La vida es un baile de disfraces, muchas personas, diría yo que la mayoría, crecen a pesar de los obstáculos y desarrollan distintas formas de enfrentarlos, de huir de ellos o de asimilarlos. Una de las formas favoritas que muchas personas desarrollan para lidiar con los obstáculos es fabricarse máscaras.

No me refiero con esto a la cara social que damos al salir a la calle y que mantiene nuestra privacidad a salvo dentro de nuestra propia mente, pues mantener algún grado de privacidad siempre ha sido sano. Más bien me refiero a las formas más elaboradas, rígidas y persistentes de funcionamiento que sirven para dar una imagen a los otros y hacernos sentir a nosotros mismos que en realidad «siempre hemos sido así», en un intento frecuentemente desesperado de mantener alguna identidad.

Pero las máscaras tienen una fecha de caducidad y, al final, todos somos lo que somos. Nuestra verdadera naturaleza hará su aparición cuando sintamos que nuestro disfraz ya no nos sea útil. Nuestra identidad real siempre aparecerá al final… o antes, si somos lo suficientemente responsables y valientes para mirarnos al espejo y darnos cuenta que hay algo más allá de lo evidente.

→ **Líneas incluidas**

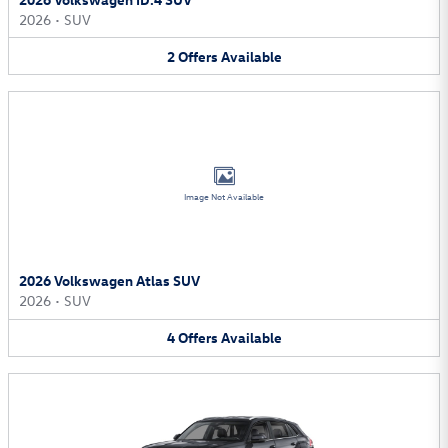
2026
•
SUV
2
Offers
Available
Image Not Available
2026 Volkswagen Atlas SUV
2026
•
SUV
4
Offers
Available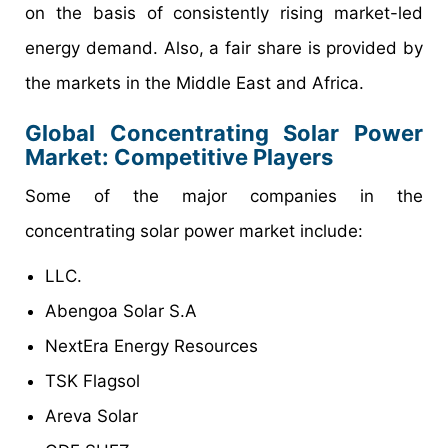
on the basis of consistently rising market-led
energy demand. Also, a fair share is provided by
the markets in the Middle East and Africa.
Global Concentrating Solar Power
Market: Competitive Players
Some of the major companies in the
concentrating solar power market include:
LLC.
Abengoa Solar S.A
NextEra Energy Resources
TSK Flagsol
Areva Solar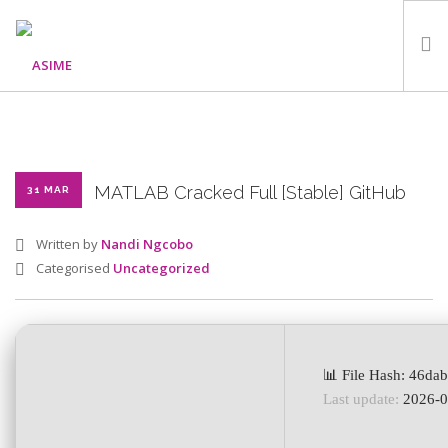
HOME
ABOUT
WHAT WE DO
MATLAB Cracked Full [Stable] GitHub
31 MAR
OUR PROGRAMMES
Written by
Nandi Ngcobo
PARTNERS
Categorised
Uncategorized
GALLERY
GET IN TOUCH
📊 File Hash: 46d
Last update:
2026-0
SEARCH SITE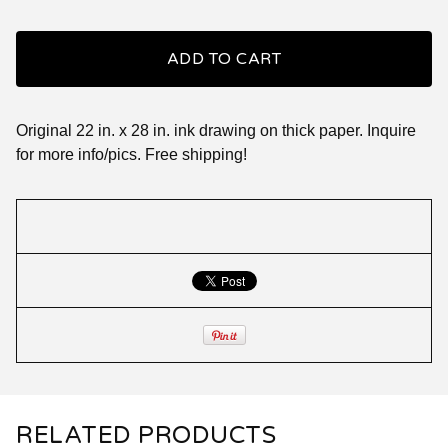
ADD TO CART
Original 22 in. x 28 in. ink drawing on thick paper. Inquire
for more info/pics. Free shipping!
RELATED PRODUCTS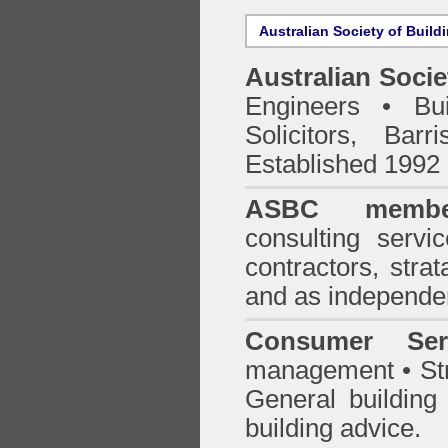
Australian Society of Build
Australian Socie
Engineers • Bui
Solicitors, Bar
Established 1992
ASBC membe
consulting servi
contractors, stra
and as independen
Consumer Ser
management • Stru
General building
building advice.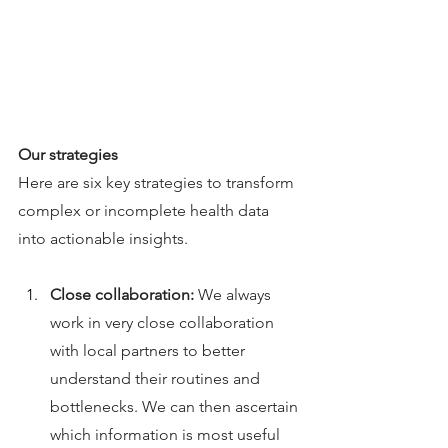
Our strategies
Here are six key strategies to transform 
complex or incomplete health data 
into actionable insights.
Close collaboration: 
We always 
work in very close collaboration 
with local partners to better 
understand their routines and 
bottlenecks. We can then ascertain 
which information is most useful 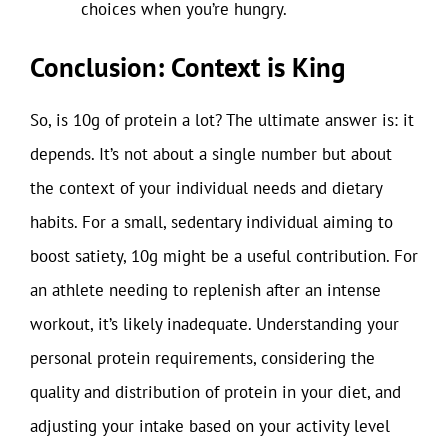
choices when you’re hungry.
Conclusion: Context is King
So, is 10g of protein a lot? The ultimate answer is: it
depends. It’s not about a single number but about
the context of your individual needs and dietary
habits. For a small, sedentary individual aiming to
boost satiety, 10g might be a useful contribution. For
an athlete needing to replenish after an intense
workout, it’s likely inadequate. Understanding your
personal protein requirements, considering the
quality and distribution of protein in your diet, and
adjusting your intake based on your activity level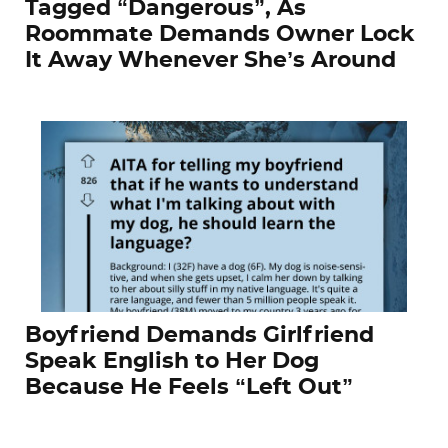
Tagged “Dangerous”, As
Roommate Demands Owner Lock
It Away Whenever She’s Around
Boyfriend Demands Girlfriend
Speak English to Her Dog
Because He Feels “Left Out”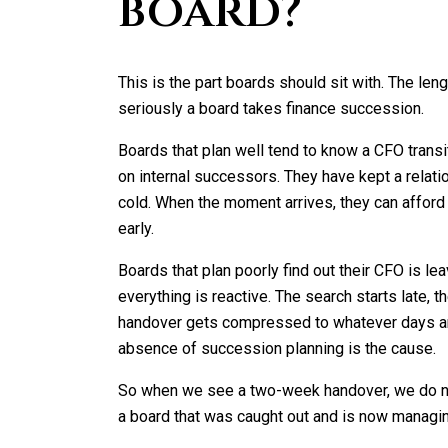
board?
This is the part boards should sit with. The len
seriously a board takes finance succession.
Boards that plan well tend to know a CFO trans
on internal successors. They have kept a relatio
cold. When the moment arrives, they can afford
early.
Boards that plan poorly find out their CFO is le
everything is reactive. The search starts late, th
handover gets compressed to whatever days are
absence of succession planning is the cause.
So when we see a two-week handover, we do not
a board that was caught out and is now manag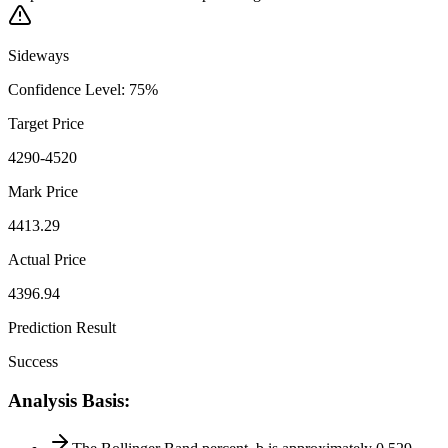
Sideways
Confidence Level
:
75
%
Target Price
4290-4520
Mark Price
4413.29
Actual Price
4396.94
Prediction Result
Success
Analysis Basis
: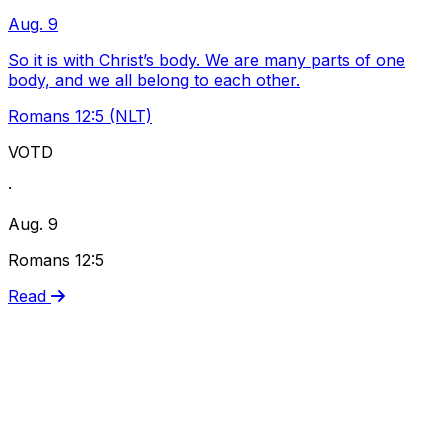
Aug. 9
So it is with Christ’s body. We are many parts of one
body, and we all belong to each other.
Romans 12:5 (NLT)
VOTD
·
Aug. 9
Romans 12:5
Read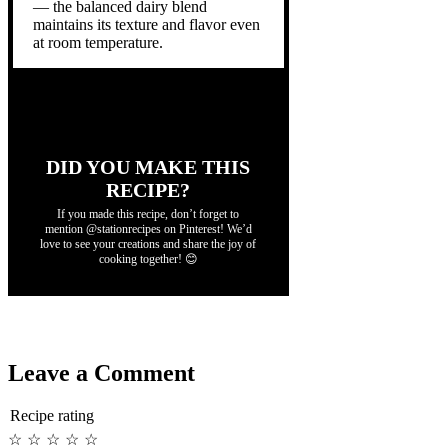
— the balanced dairy blend
maintains its texture and flavor even
at room temperature.
DID YOU MAKE THIS
RECIPE?
If you made this recipe, don’t forget to
mention @stationrecipes on Pinterest! We’d
love to see your creations and share the joy of
cooking together! 😊
Leave a Comment
Recipe rating
☆
☆
☆
☆
☆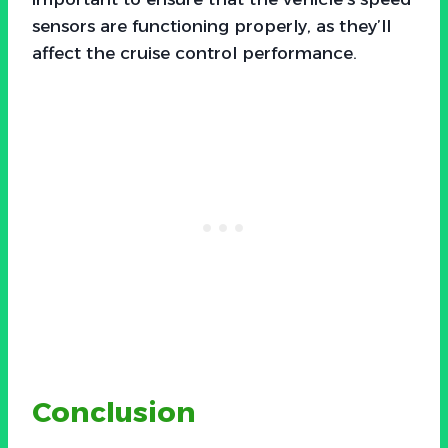
sensors are functioning properly, as they’ll
affect the cruise control performance.
Conclusion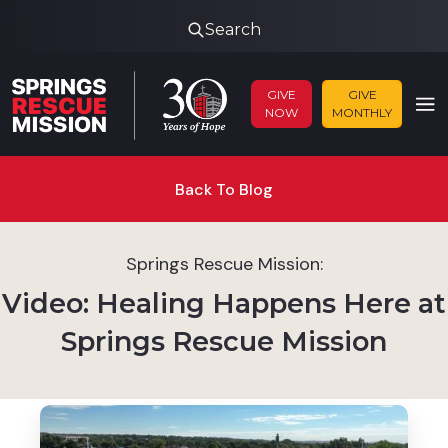
Search
GIVE
GIVE
NOW
MONTHLY
Back To Blog
Springs Rescue Mission:
Video: Healing Happens Here at
Springs Rescue Mission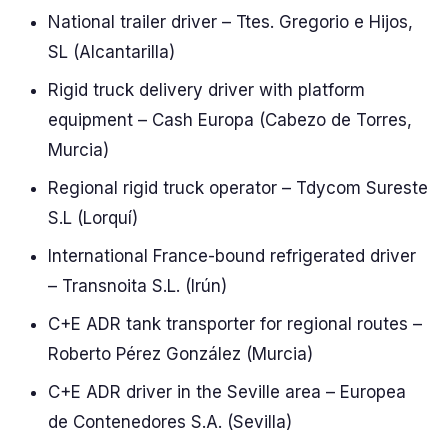
National trailer driver – Ttes. Gregorio e Hijos,
SL (Alcantarilla)
Rigid truck delivery driver with platform
equipment – Cash Europa (Cabezo de Torres,
Murcia)
Regional rigid truck operator – Tdycom Sureste
S.L (Lorquí)
International France-bound refrigerated driver
– Transnoita S.L. (Irún)
C+E ADR tank transporter for regional routes –
Roberto Pérez González (Murcia)
C+E ADR driver in the Seville area – Europea
de Contenedores S.A. (Sevilla)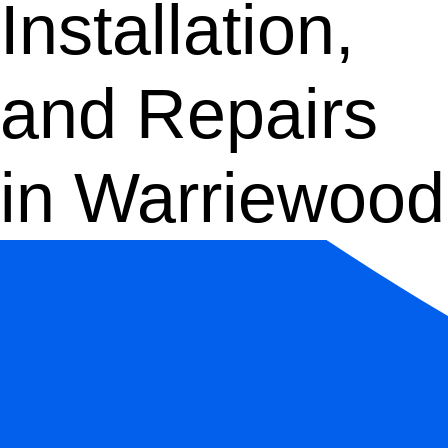
Installation,
and Repairs
in Warriewood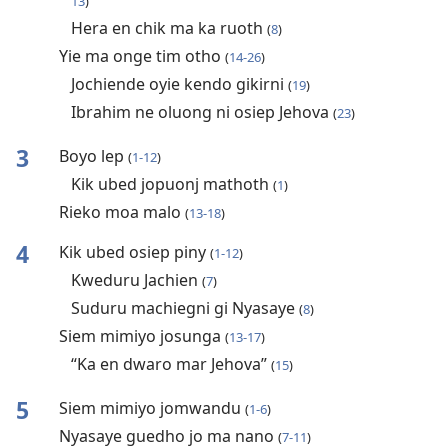
13
)
Hera en chik ma ka ruoth
(
8
)
Yie ma onge tim otho
(
14-26
)
Jochiende oyie kendo gikirni
(
19
)
Ibrahim ne oluong ni osiep Jehova
(
23
)
3
Boyo lep
(
1-12
)
Kik ubed jopuonj mathoth
(
1
)
Rieko moa malo
(
13-18
)
4
Kik ubed osiep piny
(
1-12
)
Kweduru Jachien
(
7
)
Suduru machiegni gi Nyasaye
(
8
)
Siem mimiyo josunga
(
13-17
)
“Ka en dwaro mar Jehova”
(
15
)
5
Siem mimiyo jomwandu
(
1-6
)
Nyasaye guedho jo ma nano
(
7-11
)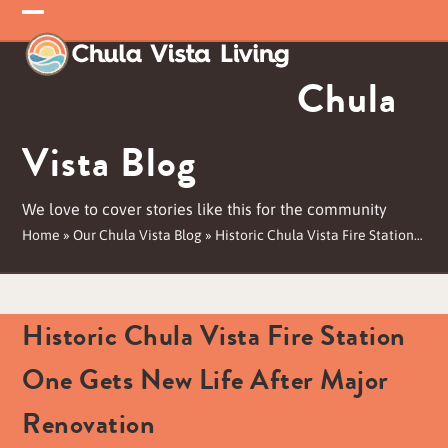
Skip
Open
Close
to
mobile
mobile
content
Chula
menu
menu
Vista Blog
We love to cover stories like this for the community
Home
»
Our Chula Vista Blog
»
Historic Chula Vista Fire Station…
Historic Chula Vista Fire Station
One Gets New Life After Major
Renovation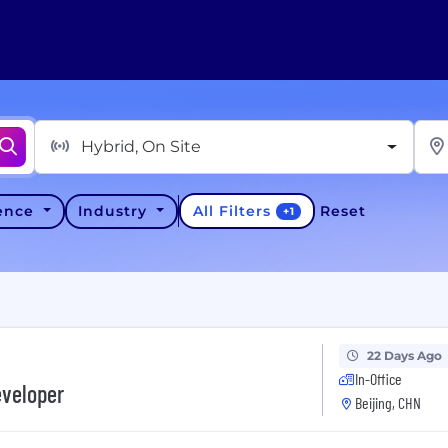
Hybrid, On Site
All Filters
ience
Industry
Reset
+
1
22 Days Ago
In-Office
eveloper
Beijing, CHN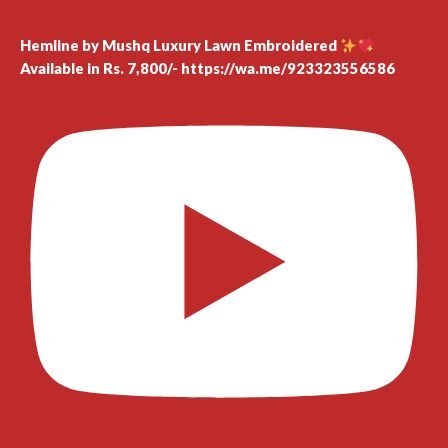
Hemline by Mushq Luxury Lawn Embroidered
Available in Rs. 7,800/- https://wa.me/923323556586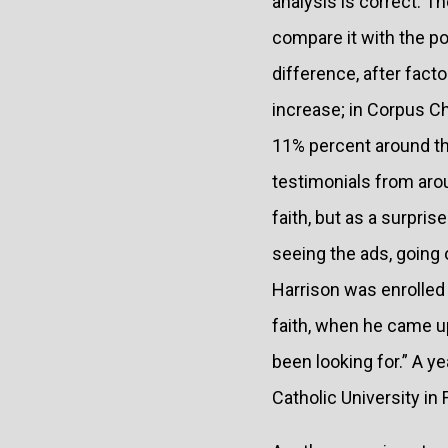
analysis is correct. T
compare it with the p
difference, after fact
increase; in Corpus Ch
11% percent around th
testimonials from arou
faith, but as a surpris
seeing the ads, going
Harrison was enrolled 
faith, when he came u
been looking for.” A y
Catholic University in F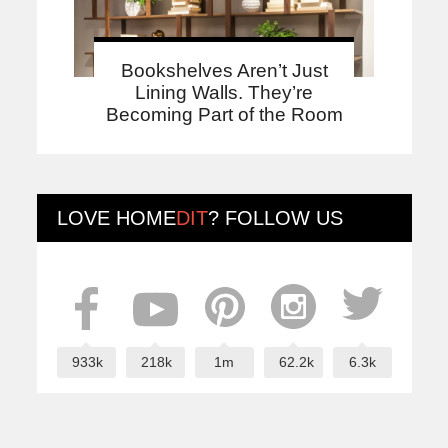
Bookshelves Aren’t Just
Lining Walls. They’re
Becoming Part of the Room
LOVE
HOME
DIT
? FOLLOW US
933k
218k
1m
62.2k
6.3k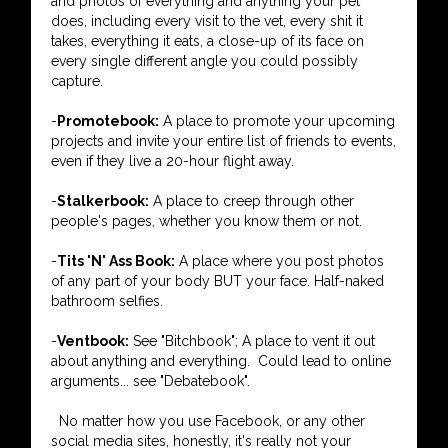
and photos of everything and anything your pet
does, including every visit to the vet, every shit it
takes, everything it eats, a close-up of its face on
every single different angle you could possibly
capture.
-
Promotebook:
A place to promote your upcoming
projects and invite your entire list of friends to events,
even if they live a 20-hour flight away.
-
Stalkerbook:
A place to creep through other
people's pages, whether you know them or not.
-
Tits 'N' Ass Book:
A place where you post photos
of any part of your body BUT your face. Half-naked
bathroom selfies.
-
Ventbook:
See "Bitchbook"; A place to vent it out
about anything and everything. Could lead to online
arguments... see "Debatebook".
No matter how you use Facebook, or any other
social media sites, honestly, it's really not your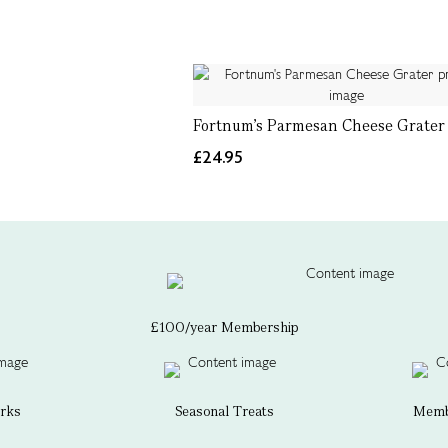
Fortnum's Parmesan Cheese Grater
£24.95
£100/year Membership
erks
Seasonal Treats
Membe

→ **Descripción de la tarea**
Según el texto sobre las máscaras, ¿qué tienen las máscaras que hace que, al final, todos seamos lo que somos?

→ **Respuesta escrita**
Una fecha de caducidad.